We don’t need an advanced degree to know that markets have gotten more bubbly lately. For those of us who watch the markets regularly, we’ve see an increasing number of parabolic moves over the past several years — from stocks to crypto to commodities.
I believe an increasing activity of bubbles is a natural symptom of our economy’s evolution. The combination of easy money, moral hazard, crony capitalism and regulations stifling competition are creating more and more destructive bubbles. And I think it’s only going to get worse.
A few recent bubbles:
Why are more and more bubbles happening?
There’s no way I can explain all of this entirely, but I’d like to touch on a few key elements.
A declining and less motivated labor force. The reasons why less and less people are working is not the focus here. The point is that when people don’t work, they turn to unhealthy behavior. They medicate their feelings of dissatisfaction, boredom, hope and disgust for the “system” through drugs, gambling, crime, etc.
As more and more people receive government aid, they don’t feel the sting of not being able to pay bills. We’ve all heard stories about people receiving more money sitting at home during the pandemic than they’d actually earn at work. People are people and they’re going to capitalize on that short-term opportunity.
When people sit home, they need something to fill the hours and the markets, especially with the help of new fancy apps, provide an intriguing solution. With more and more people participating in the markets, we get more volatility and extreme trends.
Easy access to cheap money. You get bubbles during rapid expansions of credit. When you print money out of thin air and give it to people to spend, how do you expect prices to decline? I’m still trying to figure this one out. For other examples, see The Roaring 20’s, Tulipmania, South Sea Bubble, Japan Asset Bubble, etc.
Malinvestment. During times of easy money, people invest in silly ideas; many of which do not pan out. Shortly before Tulipmania, the Dutch government set up a central banking system. During this spectacular bubble, people traded away small businesses, farms, homes and the family jewels for tulip bulbs. If it was written into a movie, no one would believe it. Who in their right mind would trade the family business away for some tulip bulbs? This is the sort of illogical frenzied behavior you get during bubbles.
Today, I believe we have bubbles in private equity, crypto and most recently NFT’s. In all cases, the business model is centered around money-raising and speculation to drive up valuations. Less emphasis is placed on developing a healthy business that provides a viable good or service.

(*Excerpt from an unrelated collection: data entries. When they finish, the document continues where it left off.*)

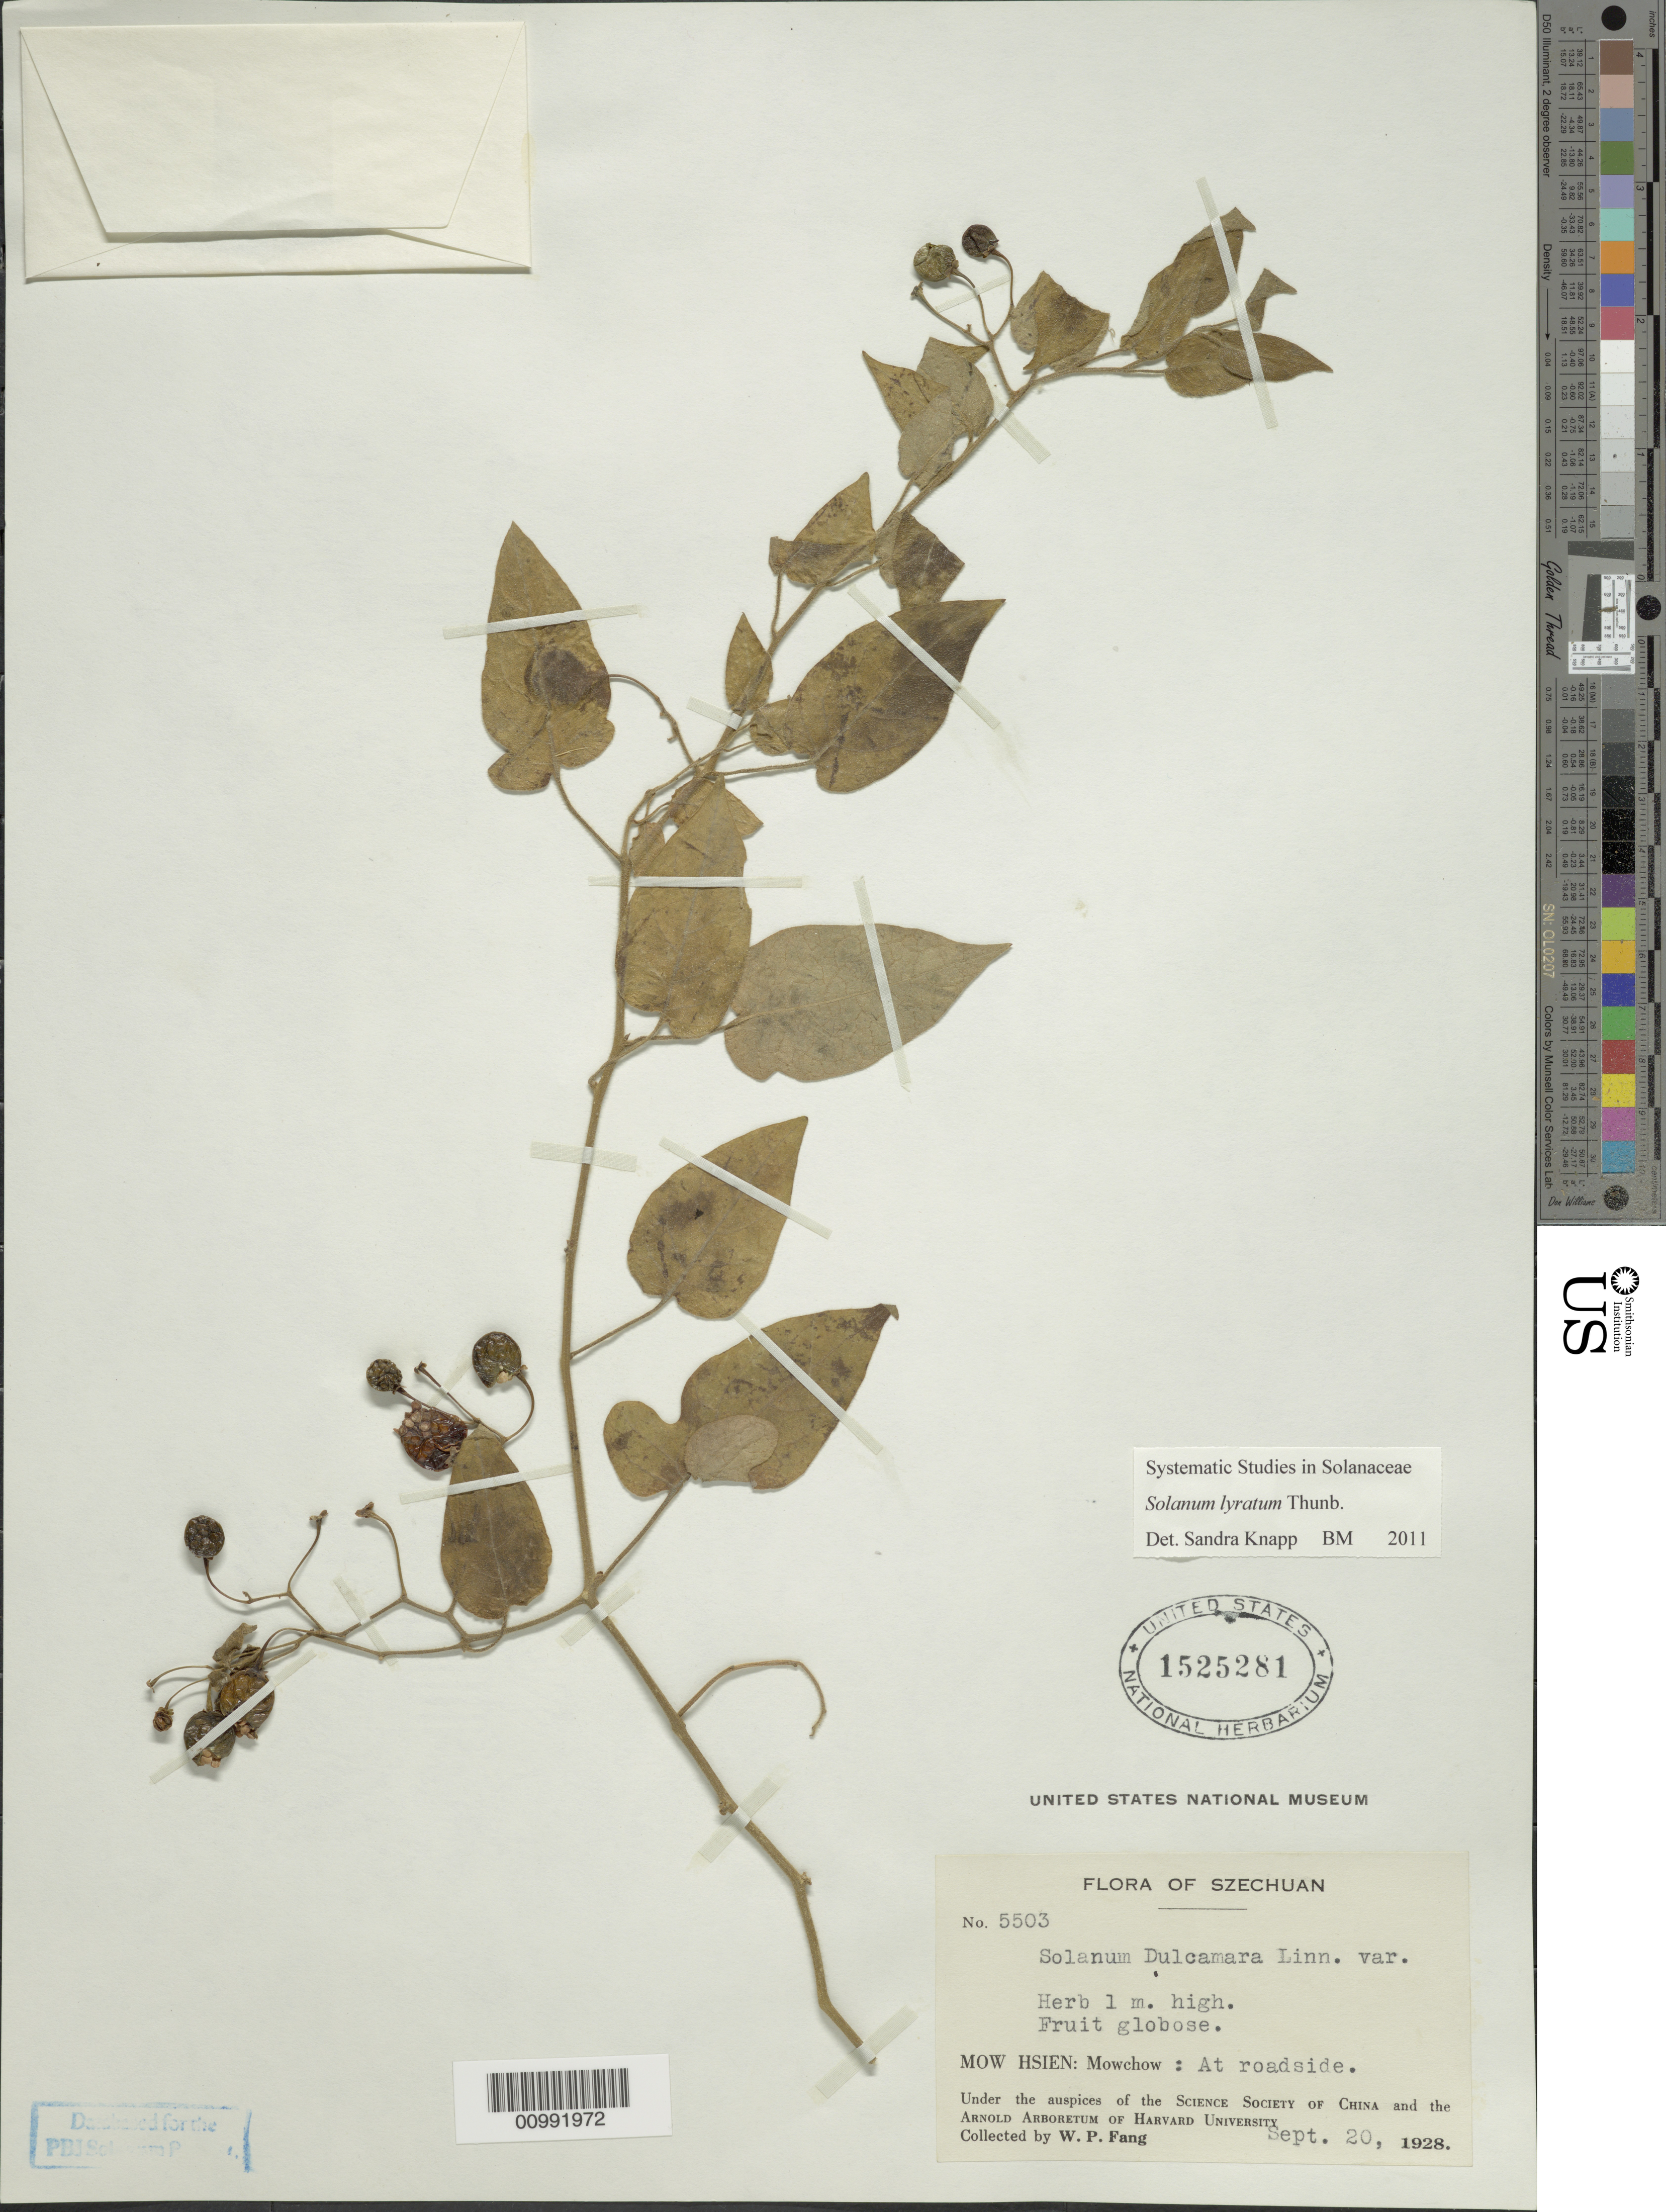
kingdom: Plantae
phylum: Tracheophyta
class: Magnoliopsida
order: Solanales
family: Solanaceae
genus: Solanum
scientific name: Solanum lyratum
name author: Thunb.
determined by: Knapp, S. D.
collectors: W. P. Fang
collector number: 5503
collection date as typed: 20 Sep 1928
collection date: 1928-09-20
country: China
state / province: Sichuan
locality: Mow Hsien: Mowchow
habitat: At roadside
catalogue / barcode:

Moral hazard. Cosmo Kramer said, “Without rules, there’s chaos.” Bailouts don’t promote proper and responsible behavior. When people know they don’t have to play by the rules, they tend to take more risk. This always pushes market prices higher and higher beyond historical norms.
So, what are we supposed to do? How can we take advantage of bubbles?
I don’t believe it’s our responsibility to try to fix the system by pushing Congress to pass this law or remove some other law. I don’t believe taking to the streets will do much either.
I do believe, however, that it’s our responsibility to take care of our own affairs and get our house in order — to protect our assets, to get and stay healthy and establish a support group of friends and family. These things, I believe, will put us in a great position to survive and thrive during this next economic phase.
A few things we can do:
Position with the trends. Bubbles cannot be understood. They derive from our own irrational behavior. Fundamental analysis doesn’t work. During such environments, good companies experience major declines and bad companies appreciate 10x in value. Nothing makes sense. The best way to survive, and perhaps prosper, is to employ an adaptive investment approach that positions with trends.
Managing emotions. When emotions run high, as is common during volatile and strongly trending markets, it’s imperative to stay calm and rely on your investing approach. Absent a systematic trends-based approach, it can often be overwhelming trying to figure out what to do when markets are screaming higher or crashing.
Hire a manager. If managing investments is too much work and emotional toil, then hiring a manager could be a good option provided that their investment philosophy, risk tolerance, personal character and costs align with yours.